> **Условие задачи**:
Перепечатайте из отрывка всё, начиная со слов «Будучи утомлен и» и заканчивая словами «с покрытыми головами.».
### Отрывок
Будучи утомлен и подавлен всем видом мучений и массою крови, какой-то жестокостью ненужной, но желая все же до конца досмотреть убой скота, я облокотился о притолку двери и невольным движением приподнял шляпу. Этого было достаточно для того, чтобы меня окончательно выдать. По-видимому, ко мне давно присматривались, но последнее мое движение являлось прямым оскорблением таинства, так как все участники, а также посторонние зрители ритуала все время оставались в шапках, с покрытыми головами.
Ко мне немедленно подскочили два еврея, назойливо повторяя один и тот же непонятный для меня вопрос. Очевидно, это был известный каждому еврею пароль, на который я также должен был ответить установленным же лозунгом.
Мое молчание вызвало невообразимый гвалт. Резники и прислужники побросали скот и бросились в мою сторону. Из других отделений также выбежали и присоединились к толпе, которая оттеснила меня во двор, где я моментально был окружен.
Толпа галдела, настроение было несомненно угрожающее, судя по отдельным восклицаниям, тем более что у резников в руках оставались ножи, а у некоторых прислужников появились камни.
В это время из одного из отделений вышел интеллигентного вида представительный еврей, авторитету которого толпа беспрекословно подчинялась, из чего я заключаю, что это должен был быть главный резник, лицо несомненно священное в глазах евреев. Он окликнул толпу и заставил ее замолчать. Когда толпа расступилась, он вплотную подошел ко мне и грубо крикнул, обращаясь на «ты»: «Как смел ты взойти сюда? ведь ты знаешь, что по нашему закону запрещено присутствовать при убое лицам посторонним?» Я по возможности спокойно возразил: «Я ветеринарный врач, причастен к ветеринарному надзору и прошел сюда по своим обязанностям, ввиду чего прошу вас говорить со мной другим тоном». Мои слова произвели заметное впечатление как на резника, так и на окружающих.
######
### Исходные данные
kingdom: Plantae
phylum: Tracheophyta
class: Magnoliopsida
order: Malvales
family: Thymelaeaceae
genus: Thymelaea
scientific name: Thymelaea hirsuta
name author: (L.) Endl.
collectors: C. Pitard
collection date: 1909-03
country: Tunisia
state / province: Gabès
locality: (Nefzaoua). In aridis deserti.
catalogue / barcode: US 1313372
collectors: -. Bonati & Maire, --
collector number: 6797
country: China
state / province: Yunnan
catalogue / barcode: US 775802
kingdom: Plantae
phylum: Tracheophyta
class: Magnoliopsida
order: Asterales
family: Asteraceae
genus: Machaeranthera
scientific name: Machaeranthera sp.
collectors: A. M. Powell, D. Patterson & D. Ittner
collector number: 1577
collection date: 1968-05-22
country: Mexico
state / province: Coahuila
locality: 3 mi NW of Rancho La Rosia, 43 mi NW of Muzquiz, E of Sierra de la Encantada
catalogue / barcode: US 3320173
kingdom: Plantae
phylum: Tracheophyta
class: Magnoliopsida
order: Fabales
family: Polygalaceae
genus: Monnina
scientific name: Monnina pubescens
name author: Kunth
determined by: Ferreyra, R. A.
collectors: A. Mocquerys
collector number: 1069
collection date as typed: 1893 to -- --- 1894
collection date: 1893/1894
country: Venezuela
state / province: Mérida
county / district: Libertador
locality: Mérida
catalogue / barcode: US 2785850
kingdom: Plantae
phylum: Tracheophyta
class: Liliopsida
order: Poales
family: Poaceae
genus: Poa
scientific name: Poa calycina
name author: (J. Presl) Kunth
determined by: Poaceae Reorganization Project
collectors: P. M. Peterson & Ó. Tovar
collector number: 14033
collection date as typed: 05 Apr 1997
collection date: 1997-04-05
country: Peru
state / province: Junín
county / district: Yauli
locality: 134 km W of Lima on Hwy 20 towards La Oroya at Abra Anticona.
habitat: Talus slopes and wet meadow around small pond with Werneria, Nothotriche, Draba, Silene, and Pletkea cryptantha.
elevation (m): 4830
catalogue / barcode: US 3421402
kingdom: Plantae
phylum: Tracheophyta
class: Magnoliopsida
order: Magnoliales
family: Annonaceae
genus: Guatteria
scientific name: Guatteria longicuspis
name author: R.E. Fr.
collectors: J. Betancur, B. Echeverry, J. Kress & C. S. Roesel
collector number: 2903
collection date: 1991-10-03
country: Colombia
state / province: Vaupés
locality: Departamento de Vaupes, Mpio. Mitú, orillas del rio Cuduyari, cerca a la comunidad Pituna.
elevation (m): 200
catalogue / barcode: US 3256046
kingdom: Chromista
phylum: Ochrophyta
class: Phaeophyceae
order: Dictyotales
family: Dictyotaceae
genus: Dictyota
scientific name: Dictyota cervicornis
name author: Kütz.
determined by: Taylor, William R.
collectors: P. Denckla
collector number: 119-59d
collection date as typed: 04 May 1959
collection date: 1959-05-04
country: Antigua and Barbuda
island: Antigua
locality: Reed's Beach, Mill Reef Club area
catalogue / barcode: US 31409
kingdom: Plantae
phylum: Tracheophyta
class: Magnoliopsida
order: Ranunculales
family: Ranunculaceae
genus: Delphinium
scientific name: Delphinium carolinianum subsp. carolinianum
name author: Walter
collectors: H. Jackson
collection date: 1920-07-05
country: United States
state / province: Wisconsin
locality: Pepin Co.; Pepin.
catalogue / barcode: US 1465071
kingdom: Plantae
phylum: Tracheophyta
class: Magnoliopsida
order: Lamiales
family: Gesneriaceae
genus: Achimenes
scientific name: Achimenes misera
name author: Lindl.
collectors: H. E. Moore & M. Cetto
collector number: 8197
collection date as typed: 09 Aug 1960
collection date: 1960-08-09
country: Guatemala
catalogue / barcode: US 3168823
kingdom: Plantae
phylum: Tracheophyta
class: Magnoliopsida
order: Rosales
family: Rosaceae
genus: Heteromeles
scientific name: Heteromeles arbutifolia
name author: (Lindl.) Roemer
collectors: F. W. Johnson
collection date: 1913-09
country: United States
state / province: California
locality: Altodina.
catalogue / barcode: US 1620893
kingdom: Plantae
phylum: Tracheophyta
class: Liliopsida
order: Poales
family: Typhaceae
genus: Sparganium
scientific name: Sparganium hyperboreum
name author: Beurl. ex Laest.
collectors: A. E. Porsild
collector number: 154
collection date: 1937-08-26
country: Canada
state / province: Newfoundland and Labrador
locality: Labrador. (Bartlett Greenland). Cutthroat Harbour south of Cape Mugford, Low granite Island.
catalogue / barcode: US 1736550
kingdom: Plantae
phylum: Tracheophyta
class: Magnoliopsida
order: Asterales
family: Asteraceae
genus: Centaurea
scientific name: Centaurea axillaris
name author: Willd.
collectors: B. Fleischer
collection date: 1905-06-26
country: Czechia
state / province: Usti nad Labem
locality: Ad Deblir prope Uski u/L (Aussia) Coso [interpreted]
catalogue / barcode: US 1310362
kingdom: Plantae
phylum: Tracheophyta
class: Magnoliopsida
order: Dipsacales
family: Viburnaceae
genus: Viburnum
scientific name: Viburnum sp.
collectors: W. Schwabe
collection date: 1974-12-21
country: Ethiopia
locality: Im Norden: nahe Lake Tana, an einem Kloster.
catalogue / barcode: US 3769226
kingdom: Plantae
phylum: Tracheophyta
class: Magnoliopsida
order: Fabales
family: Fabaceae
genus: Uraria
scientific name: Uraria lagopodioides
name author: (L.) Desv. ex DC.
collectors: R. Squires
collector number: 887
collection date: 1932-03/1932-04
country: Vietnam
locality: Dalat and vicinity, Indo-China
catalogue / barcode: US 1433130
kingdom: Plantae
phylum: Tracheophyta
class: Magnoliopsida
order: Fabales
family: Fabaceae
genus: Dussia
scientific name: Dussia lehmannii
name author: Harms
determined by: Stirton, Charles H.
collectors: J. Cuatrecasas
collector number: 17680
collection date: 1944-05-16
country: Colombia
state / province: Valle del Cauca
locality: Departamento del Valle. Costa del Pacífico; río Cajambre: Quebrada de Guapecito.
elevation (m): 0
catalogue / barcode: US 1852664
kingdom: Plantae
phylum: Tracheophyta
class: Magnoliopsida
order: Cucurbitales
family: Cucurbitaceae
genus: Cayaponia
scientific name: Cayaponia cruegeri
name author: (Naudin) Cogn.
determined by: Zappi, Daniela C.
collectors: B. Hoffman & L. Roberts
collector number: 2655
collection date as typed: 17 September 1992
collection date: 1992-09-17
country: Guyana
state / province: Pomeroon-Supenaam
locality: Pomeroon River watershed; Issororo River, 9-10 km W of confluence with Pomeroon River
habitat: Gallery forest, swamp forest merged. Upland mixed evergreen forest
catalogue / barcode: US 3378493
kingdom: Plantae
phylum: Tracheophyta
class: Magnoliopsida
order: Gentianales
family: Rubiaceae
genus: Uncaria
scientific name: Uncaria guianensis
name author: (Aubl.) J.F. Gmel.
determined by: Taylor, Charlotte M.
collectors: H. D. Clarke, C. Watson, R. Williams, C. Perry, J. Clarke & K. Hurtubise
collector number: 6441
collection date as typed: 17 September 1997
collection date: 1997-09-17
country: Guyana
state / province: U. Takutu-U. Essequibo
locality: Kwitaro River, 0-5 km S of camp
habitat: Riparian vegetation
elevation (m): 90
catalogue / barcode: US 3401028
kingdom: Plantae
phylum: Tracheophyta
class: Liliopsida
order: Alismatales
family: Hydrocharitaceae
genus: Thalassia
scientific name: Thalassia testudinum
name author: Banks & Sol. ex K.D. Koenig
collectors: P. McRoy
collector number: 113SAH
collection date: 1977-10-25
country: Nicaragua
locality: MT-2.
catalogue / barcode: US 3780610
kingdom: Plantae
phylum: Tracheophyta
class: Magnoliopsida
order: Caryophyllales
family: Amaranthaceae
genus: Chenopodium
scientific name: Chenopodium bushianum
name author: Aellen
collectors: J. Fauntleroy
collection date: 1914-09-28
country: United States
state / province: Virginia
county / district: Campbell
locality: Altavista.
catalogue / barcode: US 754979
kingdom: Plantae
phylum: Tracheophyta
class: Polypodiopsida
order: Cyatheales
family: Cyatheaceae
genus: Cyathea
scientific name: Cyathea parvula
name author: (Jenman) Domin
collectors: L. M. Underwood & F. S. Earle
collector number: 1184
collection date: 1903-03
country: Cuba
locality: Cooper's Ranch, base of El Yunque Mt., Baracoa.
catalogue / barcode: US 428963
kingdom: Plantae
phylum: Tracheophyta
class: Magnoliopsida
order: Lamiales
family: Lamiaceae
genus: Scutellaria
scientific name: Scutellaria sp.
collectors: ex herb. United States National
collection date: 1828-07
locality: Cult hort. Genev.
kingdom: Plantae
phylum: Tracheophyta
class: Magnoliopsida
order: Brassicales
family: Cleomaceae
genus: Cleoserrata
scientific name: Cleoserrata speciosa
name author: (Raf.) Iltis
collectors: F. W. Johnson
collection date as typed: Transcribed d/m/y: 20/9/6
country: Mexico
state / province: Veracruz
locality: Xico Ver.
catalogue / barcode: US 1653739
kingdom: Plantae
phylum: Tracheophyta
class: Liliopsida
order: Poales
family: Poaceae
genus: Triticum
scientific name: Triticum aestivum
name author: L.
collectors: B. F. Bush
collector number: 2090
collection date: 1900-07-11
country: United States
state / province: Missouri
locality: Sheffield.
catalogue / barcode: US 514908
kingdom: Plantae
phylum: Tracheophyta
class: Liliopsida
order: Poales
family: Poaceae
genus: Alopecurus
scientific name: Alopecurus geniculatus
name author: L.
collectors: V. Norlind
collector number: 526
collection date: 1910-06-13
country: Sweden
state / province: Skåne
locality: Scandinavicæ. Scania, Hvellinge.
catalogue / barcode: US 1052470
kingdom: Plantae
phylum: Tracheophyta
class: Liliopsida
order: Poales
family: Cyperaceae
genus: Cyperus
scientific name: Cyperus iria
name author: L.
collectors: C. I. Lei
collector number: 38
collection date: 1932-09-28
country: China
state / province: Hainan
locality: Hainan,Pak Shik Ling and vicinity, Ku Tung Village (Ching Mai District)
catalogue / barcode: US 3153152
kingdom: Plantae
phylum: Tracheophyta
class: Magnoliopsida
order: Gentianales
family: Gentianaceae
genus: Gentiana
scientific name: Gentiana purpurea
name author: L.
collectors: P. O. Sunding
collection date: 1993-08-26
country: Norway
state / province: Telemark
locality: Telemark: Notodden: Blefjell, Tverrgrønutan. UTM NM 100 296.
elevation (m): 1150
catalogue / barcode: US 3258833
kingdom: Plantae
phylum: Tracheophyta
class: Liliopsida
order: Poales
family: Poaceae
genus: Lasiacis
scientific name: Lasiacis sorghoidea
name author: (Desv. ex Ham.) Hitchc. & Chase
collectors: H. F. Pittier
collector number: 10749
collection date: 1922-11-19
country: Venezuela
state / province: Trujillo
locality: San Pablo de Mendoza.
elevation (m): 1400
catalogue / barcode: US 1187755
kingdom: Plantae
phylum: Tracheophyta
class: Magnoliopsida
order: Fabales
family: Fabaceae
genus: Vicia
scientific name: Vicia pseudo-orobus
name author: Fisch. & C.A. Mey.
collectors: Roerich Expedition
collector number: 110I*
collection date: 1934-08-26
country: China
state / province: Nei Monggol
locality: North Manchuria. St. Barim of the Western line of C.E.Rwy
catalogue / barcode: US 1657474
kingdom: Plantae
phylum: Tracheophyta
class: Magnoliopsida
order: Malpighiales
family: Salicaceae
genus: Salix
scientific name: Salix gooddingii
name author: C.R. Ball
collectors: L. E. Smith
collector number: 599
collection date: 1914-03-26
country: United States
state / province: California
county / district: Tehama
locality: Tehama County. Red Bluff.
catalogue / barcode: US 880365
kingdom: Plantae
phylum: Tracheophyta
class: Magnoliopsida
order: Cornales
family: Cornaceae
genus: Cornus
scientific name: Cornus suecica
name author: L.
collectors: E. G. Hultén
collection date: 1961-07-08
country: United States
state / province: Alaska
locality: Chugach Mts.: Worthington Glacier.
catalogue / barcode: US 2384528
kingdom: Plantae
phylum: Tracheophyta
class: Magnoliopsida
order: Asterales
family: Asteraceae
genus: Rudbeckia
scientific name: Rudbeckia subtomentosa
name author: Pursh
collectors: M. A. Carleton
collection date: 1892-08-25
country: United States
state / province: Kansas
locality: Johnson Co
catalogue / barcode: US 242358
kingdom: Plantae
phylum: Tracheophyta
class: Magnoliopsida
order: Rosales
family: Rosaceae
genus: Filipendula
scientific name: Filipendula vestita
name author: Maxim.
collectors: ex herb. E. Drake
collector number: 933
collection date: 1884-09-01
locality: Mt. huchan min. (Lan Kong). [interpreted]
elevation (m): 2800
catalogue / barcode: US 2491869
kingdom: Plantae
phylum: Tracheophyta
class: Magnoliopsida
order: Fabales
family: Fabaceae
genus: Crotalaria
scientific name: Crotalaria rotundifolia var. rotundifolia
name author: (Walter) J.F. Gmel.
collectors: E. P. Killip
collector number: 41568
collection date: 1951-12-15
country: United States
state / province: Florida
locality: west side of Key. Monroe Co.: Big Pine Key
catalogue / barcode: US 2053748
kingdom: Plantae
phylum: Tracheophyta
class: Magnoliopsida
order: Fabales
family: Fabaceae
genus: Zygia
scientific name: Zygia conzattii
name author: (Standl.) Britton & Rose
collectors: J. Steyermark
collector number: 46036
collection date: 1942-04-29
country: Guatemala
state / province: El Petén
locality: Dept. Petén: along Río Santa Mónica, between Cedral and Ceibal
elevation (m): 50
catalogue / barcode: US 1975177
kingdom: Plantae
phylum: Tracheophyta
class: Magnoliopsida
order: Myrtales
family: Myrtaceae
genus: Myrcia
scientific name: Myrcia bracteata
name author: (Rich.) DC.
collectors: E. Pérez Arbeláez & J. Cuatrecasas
######
> **Поле ответа**:
Будучи утомлен и подавлен всем видом мучений и массою крови, какой-то жестокостью ненужной, но желая все же до конца досмотреть убой скота, я облокотился о притолку двери и невольным движением приподнял шляпу. Этого было достаточно для того, чтобы меня окончательно выдать. По-видимому, ко мне давно присматривались, но последнее мое движение являлось прямым оскорблением таинства, так как все участники, а также посторонние зрители ритуала все время оставались в шапках, с покрытыми головами.